A review by katya_m
Vai e Põe Uma Sentinela by Harper Lee

As classificações de "Vai e põe uma sentinela" vão, da parte de quem conheço, do mais ou menos ao bom. Da minha parte, "Vai e põe uma sentinela" merece nada menos que um muito bom, as cinco estrelas e o patamar das melhores obras literárias de século XX ao lado do seu antecessor (ou predecessor se tivermos em conta a data da sua escrita) "Mataram a cotovia".

Muitos leitores ficarão decerto dececionados com as "descobertas" de Scout ao longo deste volume e, por isso mesmo, acredito que é um livro a ser lido com uma certa maturidade e traquejo para separar o trigo do joio.

Como bem começa:

"Jean Louise Finch costumava fazer aquela viagem de avião, mas na quinta deslocação anual para casa decidiu ir de comboio de Nova Iorque até ao ramal de Maycomb."

Jean Louise, assim nos garante a escritora, vai então entrar em casa com os pés assentes no chão e não mais como a Scout destrambelhada e aérea de antigamente.
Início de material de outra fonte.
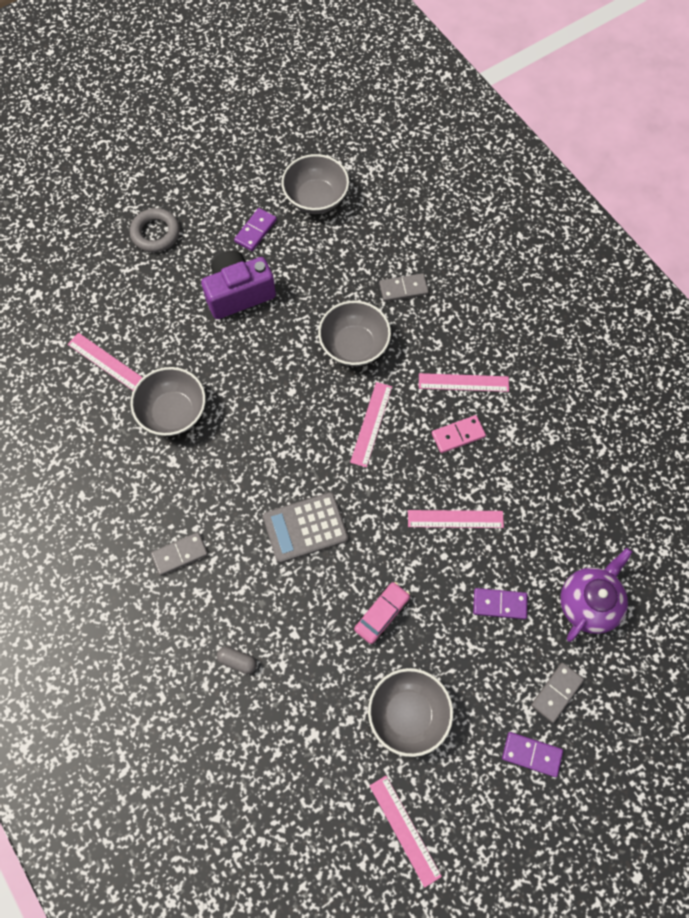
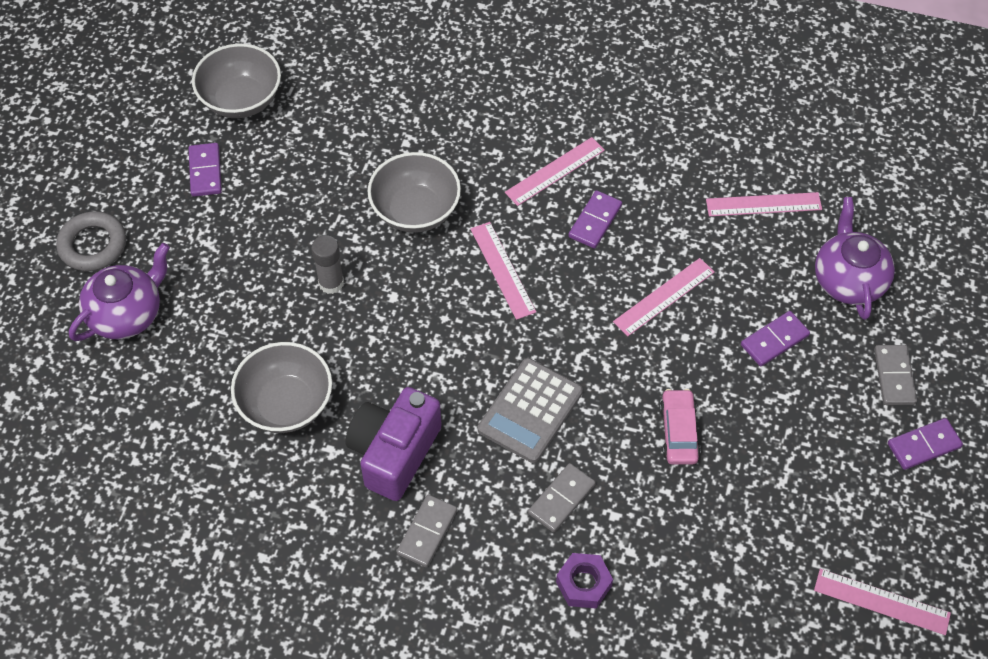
camera: 40 degrees left, 10 degrees down
pink ruler [68,333,143,390] -> pink ruler moved to [706,192,822,216]
purple camera [201,250,276,319] -> purple camera moved to [345,387,442,501]
grey capsule [217,647,257,674] -> purple nut [556,553,613,609]
grey bowl [368,668,453,757] -> none
grey domino [379,273,429,302] -> grey domino moved to [528,463,596,532]
pink domino [432,415,486,453] -> purple domino [568,190,622,248]
none -> purple teapot [69,243,170,341]
none -> grey glue stick [311,235,344,294]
E vejamos, esta "versão" desencantada de "Mataram a cotovia" é, na realidade, uma espécie de rascunho - muitíssimo trabalhado - do único texto que Harper Lee decide publicar em vida. Descrições, personagens, parágrafos inteiros nos são perfeitamente familiares se o lermos no seguimento do anterior. Mais que funcionar como sequela, "Vai e põe uma sentinela" funciona como ponto chave do processo criativo - como esboço preparatório para o título que a escritora pretende publicar. E o que muda neste livro face ao outro é, na realidade, o novo, adulto olhar com que a autora nos força a ler.

O velho Atticus Finch está lá como outrora - não se iludam se pensam que ele mudou um bocadinho que fosse -, o Jem - aquele Jem que nunca quisemos reconhecer distante, mas que sempre o foi -, a boa Calpurnia - e com ela todo um mundo de homens e mulheres recalcados sob os pés dos brancos que, naqueles outros tempos, os acolhiam como por caridade -, e o tio Jack - a outra face no espelho de Scout.

Todos, como outrora, são os mesmos. Nenhum, como outrora, é quem nós pensávamos ser.

Harper Lee, exímia a encaminhar os leitores, sabe exatamente onde nos deixar a cada passo. Cada linha é calculada em função da reação que pretende obter do leitor e a sua prosa trabalhada no sentido de nos fazer caminhar sobre as pegadas da sua inocente Scout. Por isso é duro para nós, como é para ela, perceber que o mundo não se compõe de dois espectros de cor, mas de vários matizes intermédios, e que a nossa inflexibilidade só nos trará, mais cedo ou mais tarde, a dor (muito necessária) dessa descoberta.

Como Scout, teremos de crescer e perceber que somos seres individuais os quais habita uma consciência única:

- (...)A ilha de cada um de nós, Jean Louise, a sentinela de cada um de nós é a sua consciência. A consciência coletiva, tal coisa não existe.
(...)
- ...agora tu, menina, nascida com a tua própria consciência, algures no teu caminho amarraste-a à do teu pai como uma lapa. Enquanto crescias e já em adulta, confundiste o teu pai com Deus. Nunca o visto como um homem, com o coração e os defeitos próprios de um homem(...) Foste uma aleijada emocional, apoiavas-te nele, era a ele que ias buscar as respostas, pressupondo que as tuas seriam sempre as dele.

[Pág. 229]

Como ela, é pelas pequenas coisas que iremos perceber que não somos perfeitos:

" - És daltónica, Jean Louise - declarou. - Sempre foste, sempre serás. As únicas diferenças que vês entre dois seres humanos são na aparência, na inteligência e na personalidade. Nunca foste incitada a olhar as pessoas enquanto raça, e agora que as questões raciais são o tema quente do dia, continuas incapaz de pensar nesses termos. Apenas vês pessoas.
- Mas, tio Jack, não tenho qualquer intenção de me casar com um negro.

[Pág. 233]

Harper Lee propõe-nos, uma vez mais, refletir não já as questões sociais per si, mas a questão das nossas escolhas e caminhos individuais em comunidade.

"O preconceito, que é uma palavra feia, e a fé, que é uma boa palavra, têm algo em comum: ambas começam onde a razão termina.'

[Pág.234]

Impossível atribuir-lhe menos de 5 estrelas, como ao anterior, pois que revela uma excelência e uma maturidade literária de Harper Lee que em nada fica a dever àquele um trabalho que ela decidiu dar à estampa.